Featured Drone: Mimi Yu '08

As a cellist in New York, I was struck recently by the words of Junot Díaz, the Dominican-American author. “We are artists,” he told an audience of writers. “We never really fit in anywhere.”

And maybe that is true. Even after performing at Lincoln Center or the Metropolitan Museum, even when prestigious critics write favorable reviews, even after graduating from Juilliard, I find myself pondering the purpose of the arts. What does “making it” really entail? What am I trying to prove to myself? Do my performances, whether as a soloist for Tan Dun or for Carnegie Hall, bring meaning to the world?

For an artist, those moments of validation are precious and fleeting, and I tuck them away deep in my heart. I remember the time, for instance, when I played with Itzhak Perlman to commemorate September 11th at Ground Zero. During the slow movement of Beethoven's Serenade in D minor, I felt the pain of family members palpitating through each phrase, their tears and smiles weaving in and out of the sounds. I remember when the music ended, it seemed for a brief second that the mourning had ceased, that the suffering inflicted upon them had risen into the air with the music.

That same sense of meaning has come at more lighthearted moments. I remember a little girl asking me during a lesson if she could dress up as a cello for Halloween. I remember the young boy at an inner-city outreach concert who exclaimed to the entire auditorium after I gave him tips on bow posture, “Wow, now I finally feel like I can call myself a celloist!”

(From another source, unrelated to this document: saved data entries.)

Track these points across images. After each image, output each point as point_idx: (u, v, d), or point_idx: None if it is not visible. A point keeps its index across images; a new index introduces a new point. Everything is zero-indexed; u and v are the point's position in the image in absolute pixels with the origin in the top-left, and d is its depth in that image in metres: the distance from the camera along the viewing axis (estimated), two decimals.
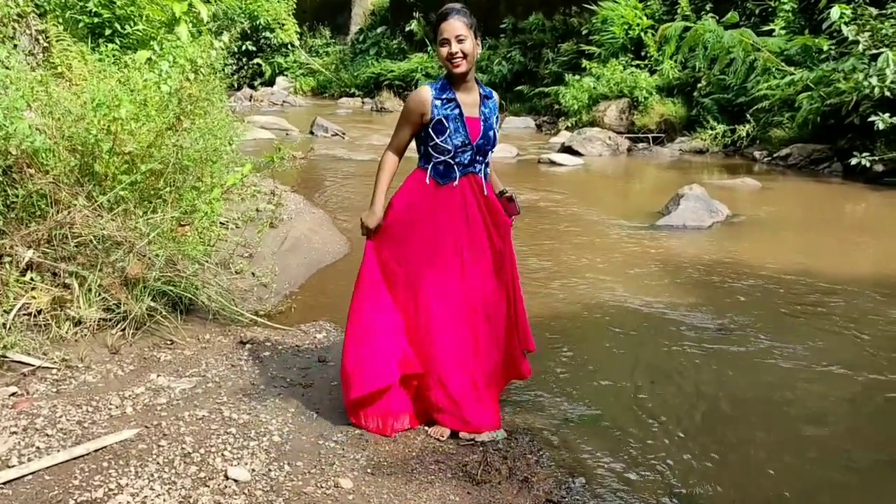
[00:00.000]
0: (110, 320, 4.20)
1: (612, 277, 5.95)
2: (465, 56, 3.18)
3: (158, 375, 3.78)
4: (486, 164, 3.41)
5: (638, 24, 16.51)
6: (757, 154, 12.74)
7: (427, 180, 3.31)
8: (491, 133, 3.35)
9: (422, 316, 3.33)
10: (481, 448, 3.26)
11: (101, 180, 4.91)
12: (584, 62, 16.89)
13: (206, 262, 4.89)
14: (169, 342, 4.22)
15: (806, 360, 4.43)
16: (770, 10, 14.03)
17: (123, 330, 4.19)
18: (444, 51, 3.22)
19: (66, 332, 4.01)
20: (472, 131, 3.27)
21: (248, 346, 4.26)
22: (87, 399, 3.47)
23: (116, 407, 3.41)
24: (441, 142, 3.26)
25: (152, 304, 4.30)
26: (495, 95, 3.47)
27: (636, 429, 3.57)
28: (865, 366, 4.35)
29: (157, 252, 4.45)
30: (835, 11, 10.42)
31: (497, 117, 3.43)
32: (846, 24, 10.52)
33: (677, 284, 5.82)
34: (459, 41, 3.17)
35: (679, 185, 9.50)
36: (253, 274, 5.45)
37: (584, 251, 6.77)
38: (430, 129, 3.27)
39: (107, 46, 8.30)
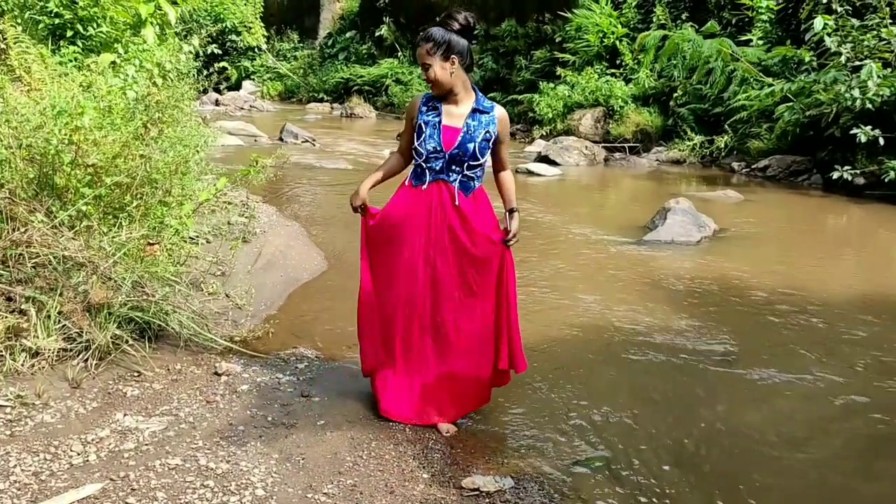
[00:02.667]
0: (71, 350, 3.81)
1: (602, 298, 5.68)
2: (432, 81, 3.29)
3: (125, 415, 3.42)
4: (466, 176, 3.40)
5: (613, 33, 16.37)
6: (735, 165, 12.62)
7: (406, 181, 3.49)
8: (470, 145, 3.33)
9: (385, 307, 3.53)
10: (488, 499, 2.95)
11: (62, 194, 4.54)
12: (559, 70, 16.69)
13: (177, 283, 4.51)
14: (136, 374, 3.85)
15: (811, 388, 4.20)
16: (747, 20, 13.94)
17: (86, 361, 3.80)
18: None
19: (22, 365, 3.62)
20: (445, 139, 3.33)
21: (223, 378, 3.90)
22: (45, 444, 3.10)
23: (78, 454, 3.04)
24: (418, 145, 3.38)
25: (118, 331, 3.92)
26: (496, 112, 3.44)
27: (648, 470, 3.29)
28: (866, 394, 4.13)
29: (123, 275, 4.08)
30: (818, 22, 10.28)
31: (489, 132, 3.39)
32: (829, 34, 10.39)
33: (671, 305, 5.56)
34: (425, 69, 3.30)
35: (660, 196, 9.33)
36: (227, 295, 5.09)
37: (572, 268, 6.50)
38: (414, 132, 3.42)
39: (68, 49, 7.91)
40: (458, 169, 3.35)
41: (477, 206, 3.44)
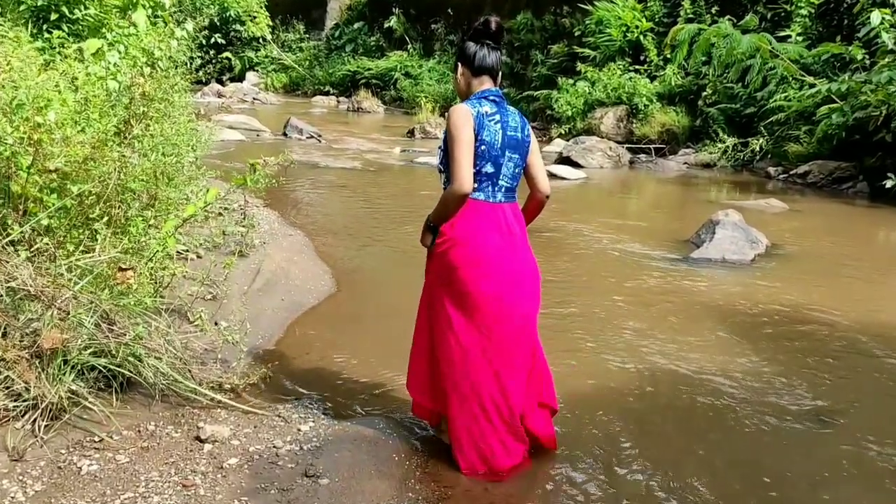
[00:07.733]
0: (14, 410, 3.01)
1: (652, 330, 4.85)
2: None
3: None
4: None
5: (637, 27, 15.49)
6: (771, 170, 11.77)
7: None
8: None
9: None
10: None
11: (19, 205, 3.73)
12: (579, 65, 15.83)
13: (155, 318, 3.68)
14: (97, 440, 3.04)
15: None
16: (784, 14, 13.06)
17: (33, 422, 3.00)
18: None
19: None
20: None
21: (206, 447, 3.08)
22: None
23: None
24: None
25: (75, 385, 3.11)
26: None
27: None
28: None
29: (84, 310, 3.27)
30: (875, 16, 9.39)
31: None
32: (885, 30, 9.52)
33: (738, 342, 4.73)
34: None
35: (695, 203, 8.58)
36: (216, 324, 4.27)
37: (610, 292, 5.65)
38: None
39: (51, 33, 7.13)
40: None
41: None
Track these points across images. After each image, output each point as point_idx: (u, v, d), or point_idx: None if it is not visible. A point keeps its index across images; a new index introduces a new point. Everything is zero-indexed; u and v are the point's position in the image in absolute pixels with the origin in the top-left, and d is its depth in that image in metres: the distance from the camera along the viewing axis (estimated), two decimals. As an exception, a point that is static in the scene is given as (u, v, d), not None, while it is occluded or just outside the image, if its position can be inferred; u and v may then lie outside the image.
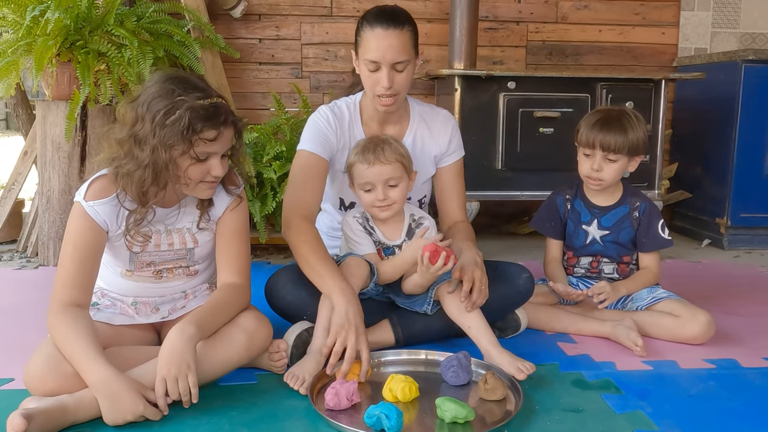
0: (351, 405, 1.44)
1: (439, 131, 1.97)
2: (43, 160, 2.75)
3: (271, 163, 2.71)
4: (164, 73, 1.51)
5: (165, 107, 1.41)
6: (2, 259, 2.88)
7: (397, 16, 1.77)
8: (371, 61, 1.76)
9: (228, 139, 1.50)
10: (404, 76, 1.79)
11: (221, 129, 1.45)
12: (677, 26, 3.54)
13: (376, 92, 1.80)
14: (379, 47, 1.74)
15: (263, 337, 1.58)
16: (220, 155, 1.50)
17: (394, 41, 1.74)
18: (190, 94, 1.43)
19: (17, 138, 7.30)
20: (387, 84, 1.76)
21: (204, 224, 1.63)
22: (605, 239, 2.04)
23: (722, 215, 3.21)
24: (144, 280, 1.63)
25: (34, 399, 1.36)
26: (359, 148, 1.80)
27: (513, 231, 3.52)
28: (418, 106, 1.99)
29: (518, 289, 1.85)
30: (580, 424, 1.41)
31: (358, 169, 1.77)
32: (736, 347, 1.88)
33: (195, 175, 1.49)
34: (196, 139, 1.43)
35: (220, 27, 3.20)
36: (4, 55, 2.55)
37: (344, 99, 1.97)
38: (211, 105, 1.44)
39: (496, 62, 3.46)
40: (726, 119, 3.16)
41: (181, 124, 1.40)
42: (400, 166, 1.77)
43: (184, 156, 1.45)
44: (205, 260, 1.69)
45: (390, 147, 1.77)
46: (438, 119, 1.98)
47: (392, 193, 1.77)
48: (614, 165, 1.95)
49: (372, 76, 1.78)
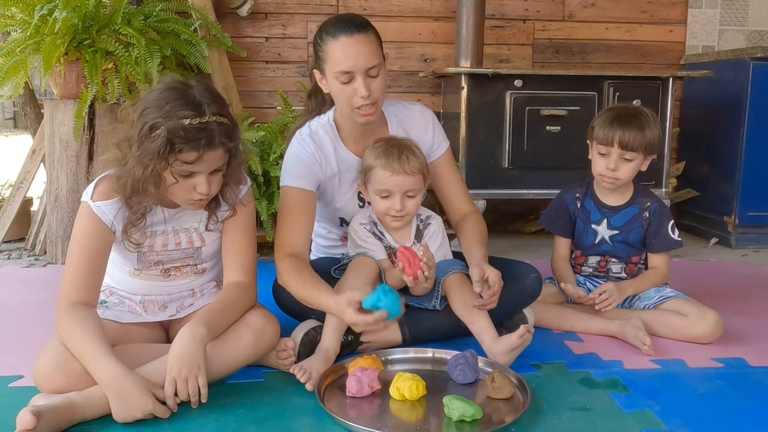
0: (372, 392, 1.47)
1: (419, 128, 1.89)
2: (51, 158, 2.76)
3: (278, 162, 2.72)
4: (169, 80, 1.47)
5: (151, 121, 1.39)
6: (11, 257, 2.90)
7: (357, 21, 1.69)
8: (343, 72, 1.66)
9: (214, 159, 1.44)
10: (379, 82, 1.69)
11: (203, 151, 1.39)
12: (685, 24, 3.52)
13: (354, 104, 1.69)
14: (349, 55, 1.64)
15: (271, 335, 1.58)
16: (207, 173, 1.45)
17: (362, 47, 1.65)
18: (179, 111, 1.38)
19: (25, 137, 7.34)
20: (365, 92, 1.66)
21: (212, 225, 1.62)
22: (614, 239, 2.03)
23: (730, 214, 3.20)
24: (152, 279, 1.63)
25: (44, 396, 1.37)
26: (380, 151, 1.74)
27: (519, 229, 3.51)
28: (391, 107, 1.90)
29: (526, 289, 1.85)
30: (587, 423, 1.41)
31: (379, 175, 1.74)
32: (744, 346, 1.87)
33: (179, 191, 1.46)
34: (174, 159, 1.39)
35: (226, 26, 3.20)
36: (13, 54, 2.56)
37: (316, 120, 1.86)
38: (198, 126, 1.38)
39: (503, 60, 3.45)
40: (734, 117, 3.14)
41: (159, 143, 1.37)
42: (421, 177, 1.76)
43: (166, 173, 1.42)
44: (212, 258, 1.69)
45: (414, 157, 1.74)
46: (414, 116, 1.89)
47: (409, 204, 1.76)
48: (630, 164, 1.93)
49: (346, 89, 1.68)
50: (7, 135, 9.10)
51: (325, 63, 1.70)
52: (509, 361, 1.63)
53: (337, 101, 1.76)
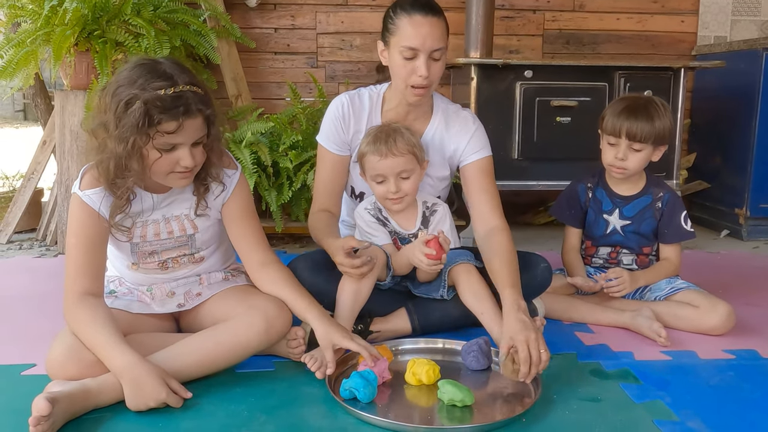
0: (383, 382, 1.48)
1: (458, 130, 1.88)
2: (61, 149, 2.77)
3: (287, 153, 2.72)
4: (135, 60, 1.47)
5: (126, 97, 1.38)
6: (22, 247, 2.91)
7: (433, 4, 1.74)
8: (409, 48, 1.70)
9: (194, 129, 1.43)
10: (439, 66, 1.74)
11: (182, 120, 1.39)
12: (696, 14, 3.49)
13: (410, 82, 1.74)
14: (419, 34, 1.69)
15: (282, 324, 1.58)
16: (189, 145, 1.44)
17: (433, 29, 1.70)
18: (152, 83, 1.38)
19: (36, 128, 7.38)
20: (425, 72, 1.70)
21: (201, 210, 1.61)
22: (626, 229, 2.02)
23: (741, 206, 3.17)
24: (150, 273, 1.63)
25: (58, 383, 1.38)
26: (370, 138, 1.77)
27: (529, 221, 3.50)
28: (443, 104, 1.92)
29: (536, 279, 1.84)
30: (598, 414, 1.40)
31: (370, 160, 1.76)
32: (755, 338, 1.86)
33: (163, 167, 1.45)
34: (154, 131, 1.39)
35: (236, 17, 3.20)
36: (23, 46, 2.57)
37: (369, 88, 1.93)
38: (174, 95, 1.38)
39: (513, 51, 3.43)
40: (746, 108, 3.11)
41: (137, 116, 1.36)
42: (412, 157, 1.75)
43: (148, 147, 1.41)
44: (209, 246, 1.68)
45: (402, 138, 1.74)
46: (459, 119, 1.89)
47: (404, 186, 1.76)
48: (639, 154, 1.93)
49: (407, 65, 1.72)
50: (18, 127, 9.15)
51: (392, 36, 1.74)
52: None
53: (395, 75, 1.78)
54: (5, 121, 9.63)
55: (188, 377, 1.47)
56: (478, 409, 1.40)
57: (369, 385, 1.41)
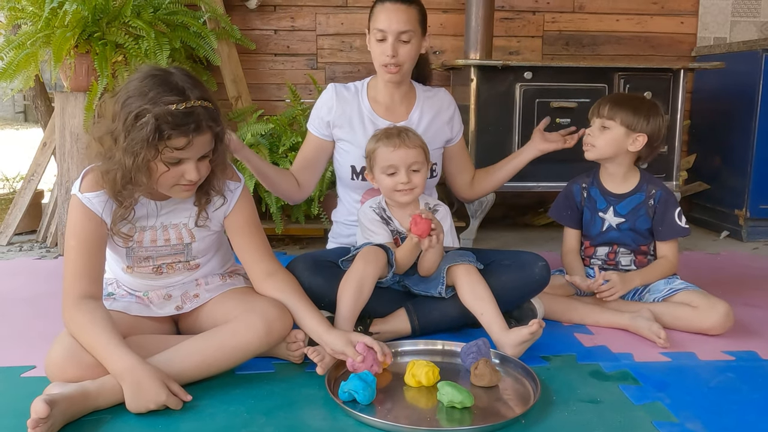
0: (368, 368, 1.48)
1: (442, 107, 2.07)
2: (61, 151, 2.77)
3: (287, 154, 2.72)
4: (147, 69, 1.45)
5: (136, 109, 1.37)
6: (22, 249, 2.92)
7: None
8: (378, 30, 1.90)
9: (202, 145, 1.43)
10: (408, 48, 1.92)
11: (192, 137, 1.39)
12: (696, 15, 3.49)
13: (381, 61, 1.93)
14: (387, 18, 1.90)
15: (282, 326, 1.57)
16: (195, 159, 1.44)
17: (400, 14, 1.89)
18: (164, 98, 1.37)
19: (36, 130, 7.38)
20: (390, 52, 1.89)
21: (202, 222, 1.60)
22: (622, 227, 2.02)
23: (741, 207, 3.17)
24: (144, 277, 1.63)
25: (58, 385, 1.38)
26: (380, 134, 1.83)
27: (529, 222, 3.50)
28: (421, 89, 2.10)
29: (534, 278, 1.84)
30: (597, 415, 1.40)
31: (382, 152, 1.80)
32: (755, 339, 1.86)
33: (168, 179, 1.45)
34: (163, 146, 1.39)
35: (235, 18, 3.20)
36: (23, 47, 2.57)
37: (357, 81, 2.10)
38: (185, 111, 1.37)
39: (512, 52, 3.43)
40: (746, 109, 3.11)
41: (147, 130, 1.35)
42: (422, 152, 1.82)
43: (156, 161, 1.41)
44: (205, 254, 1.68)
45: (413, 133, 1.84)
46: (439, 95, 2.10)
47: (415, 178, 1.80)
48: (608, 133, 1.97)
49: (379, 46, 1.92)
50: (18, 128, 9.15)
51: (370, 22, 1.96)
52: (519, 353, 1.63)
53: (373, 58, 1.98)
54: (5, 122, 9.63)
55: (188, 379, 1.47)
56: (478, 410, 1.40)
57: (368, 387, 1.41)
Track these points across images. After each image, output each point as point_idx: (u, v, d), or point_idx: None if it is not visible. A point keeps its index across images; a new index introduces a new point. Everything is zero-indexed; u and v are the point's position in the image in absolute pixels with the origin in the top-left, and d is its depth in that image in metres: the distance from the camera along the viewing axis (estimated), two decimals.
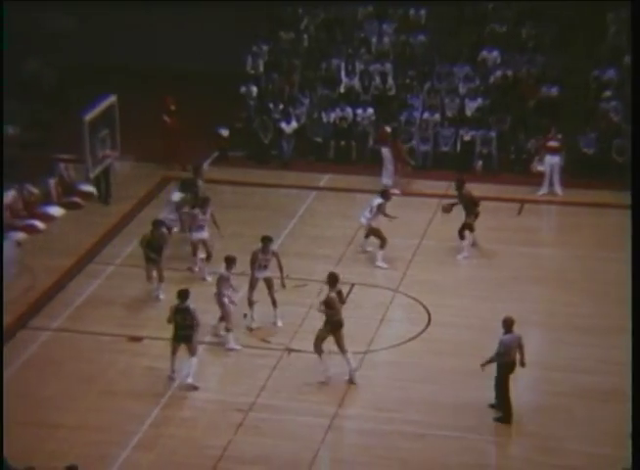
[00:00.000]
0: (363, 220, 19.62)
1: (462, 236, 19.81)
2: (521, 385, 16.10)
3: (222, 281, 16.73)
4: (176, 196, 20.19)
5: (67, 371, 16.36)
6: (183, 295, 15.81)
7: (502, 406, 15.03)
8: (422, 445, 14.70)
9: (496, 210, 22.16)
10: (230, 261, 16.80)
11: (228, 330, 16.84)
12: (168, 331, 17.03)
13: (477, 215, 19.83)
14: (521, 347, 14.99)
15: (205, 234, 18.95)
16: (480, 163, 23.73)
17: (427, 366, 16.33)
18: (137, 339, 17.10)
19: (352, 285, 18.68)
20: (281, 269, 17.36)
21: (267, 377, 16.18)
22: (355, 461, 14.48)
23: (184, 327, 15.76)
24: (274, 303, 17.51)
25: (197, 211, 18.92)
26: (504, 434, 15.06)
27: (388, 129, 23.31)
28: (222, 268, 16.82)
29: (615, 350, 16.18)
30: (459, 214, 19.85)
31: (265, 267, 17.41)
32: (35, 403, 15.56)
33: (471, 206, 19.72)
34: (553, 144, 22.55)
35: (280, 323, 17.56)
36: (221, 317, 16.96)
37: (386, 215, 19.46)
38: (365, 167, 23.72)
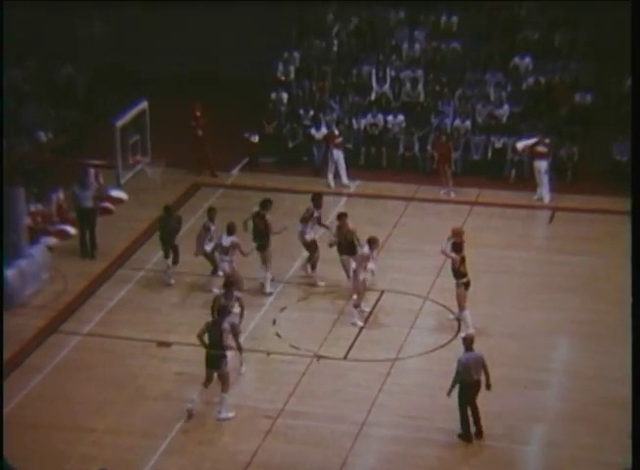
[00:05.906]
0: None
1: (460, 306, 17.44)
2: (551, 394, 16.02)
3: (363, 259, 17.63)
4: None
5: (97, 376, 16.44)
6: None
7: (461, 425, 14.68)
8: (451, 453, 14.62)
9: (528, 217, 22.08)
10: (373, 242, 17.67)
11: (355, 306, 17.68)
12: None
13: (463, 286, 17.24)
14: (484, 367, 14.63)
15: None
16: (514, 171, 23.64)
17: None
18: (166, 344, 17.15)
19: (382, 292, 18.64)
20: None
21: (296, 383, 16.17)
22: (384, 469, 14.43)
23: None
24: None
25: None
26: (534, 443, 14.97)
27: (337, 132, 23.51)
28: (366, 249, 17.59)
29: None
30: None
31: None
32: (66, 407, 15.64)
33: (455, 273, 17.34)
34: (541, 149, 22.48)
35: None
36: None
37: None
38: (395, 174, 23.68)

At other times, my feelings of affirmation have brought me back to my time at the Signet. Recently, I produced a concert at the United Nations involving musicians from 12 countries. As the cacophony of languages blended into a unified voice, I remembered the panoply of art forms that came together at 46 Dunster Street: impromptu cabaret shows, film screenings, poetry readings. At the Signet, we made a home for young creative minds that yearned for the arts. Beyond the Signet, we are making a home for a world that hungers for the arts.